Deputado da Universal não pode ser preso, diz delegado

O delegado da Polícia Federal David Campos afirmou que “não tem elementos suficientes” para prender o deputado e bispo da igreja Universal do Reino de Deus, João Batista Ramos da Silva (PFL-SP). Ele foi detido nesta segunda-feira (11/7) para prestar depoimento sobre sete malas com cerca de R$ 10 milhões, que iria transportar de Brasília para Goiânia.

Foram ouvidas as seis pessoas que acompanhavam o deputado: o piloto e o co-piloto, dois pastores e suas mulheres. Agora, João Batista será ouvido. As informações são da Agência Brasil.

David Campos afirmou que as conclusões do depoimento serão enviadas ao Supremo Tribunal Federal, que decidirá a respeito da instalação ou não de um inquérito, já que o deputado possui foro privilegiado. Segundo ele, no entanto, o deputado pode ser investigado por lavagem de dinheiro, evasão de divisas e sonegação fiscal já que “transportar valores não é crime” desde que sejam comprovados a origem e o destino do dinheiro.

De acordo com o delegado, a principal questão é saber porque os cerca de R$ 10 milhões estão tramitando fora do sistema financeiro, já que a igreja possui uma conta bancária. David Campos afirmou ainda que, segundo os depoimentos, essa é a primeira vez "que dinheiro de dízimo é entregue direto a um deputado sem usar o sistema financeiro".

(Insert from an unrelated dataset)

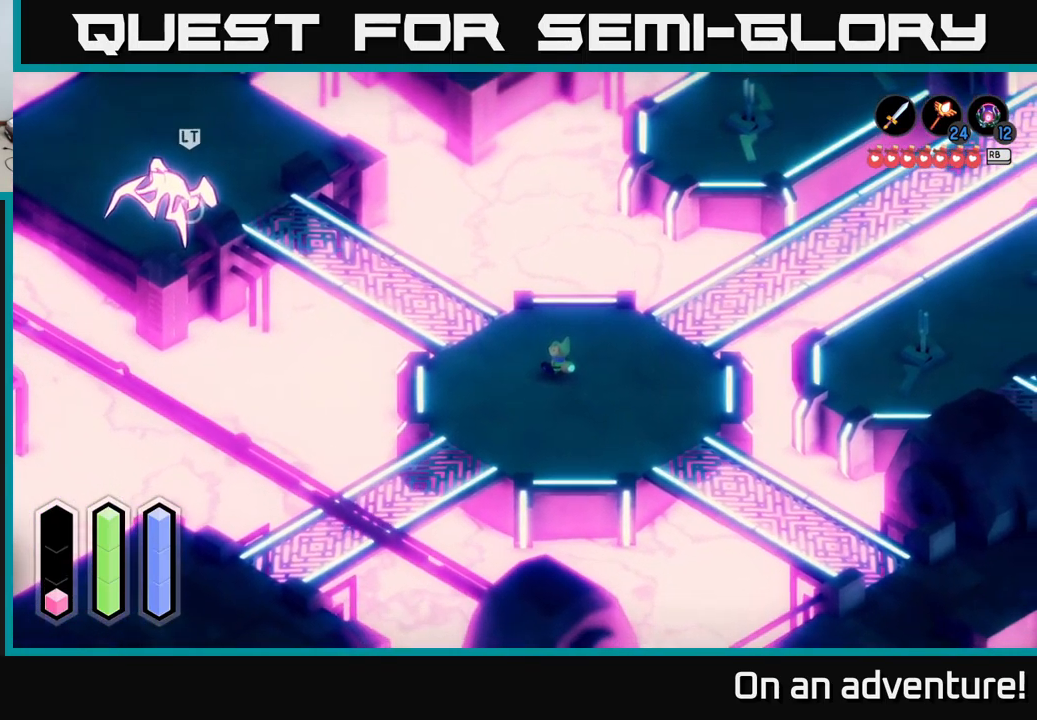
{"buttons": [], "left_stick": "center", "right_stick": "center"}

O deputado afirma que possui uma declaração escrita neste domingo (10/7), que contém a origem e o destino do dinheiro. O avião estaria indo de Brasília para Goiânia e, em seguida, para São Paulo, onde o dinheiro seria depositado. Antes de recolher as doações de Brasília, o avião passou por Belém e Manaus, onde também teria recolhido dinheiro.

Segundo o senador Marcello Crivella (PL-RJ), o dinheiro seria utilizado para o pagamento de despesas da igreja Universal do Reino de Deus. O senador, que é um dos dirigentes da Igreja Universal no Brasil, disse que o dinheiro foi arrecadado em ações de fiéis no último dia 09 de julho, quando a Igreja comemorou seu 28º aniversário.

Revista Consultor Jurídico, 11 de julho de 2005, 21h50

Comentários de leitores

1 comentário

Não há crime na conduta de portar R$10.000.000,...

Rossi Vieira (Advogado Autônomo - Criminal)

Não há crime na conduta de portar R$10.000.000,00 ( dez milhões de reais) de lá para cá e de cá para lá. Se houve sonegação, basta pagar ao fisco a parte reservada ao Estado. Mas esse negócio de parlamentar andar com tanto dinheiro, a mim, cheira mal. Não me convenci do argumento de que os bancos em Brasília teriam dificuldades de contabilizar o total do dinheiro. Não tenho noçaõ do que seja portar 10.000.000,00. No mínimo uma sensação extravagante. E por falar nisso, como a Universal do Reino de Deus pagou o canal record ? Ouvi dizer, da boca do povo, em maletas desse nível. Bem, até aí não é crime portar dinheiro em reais...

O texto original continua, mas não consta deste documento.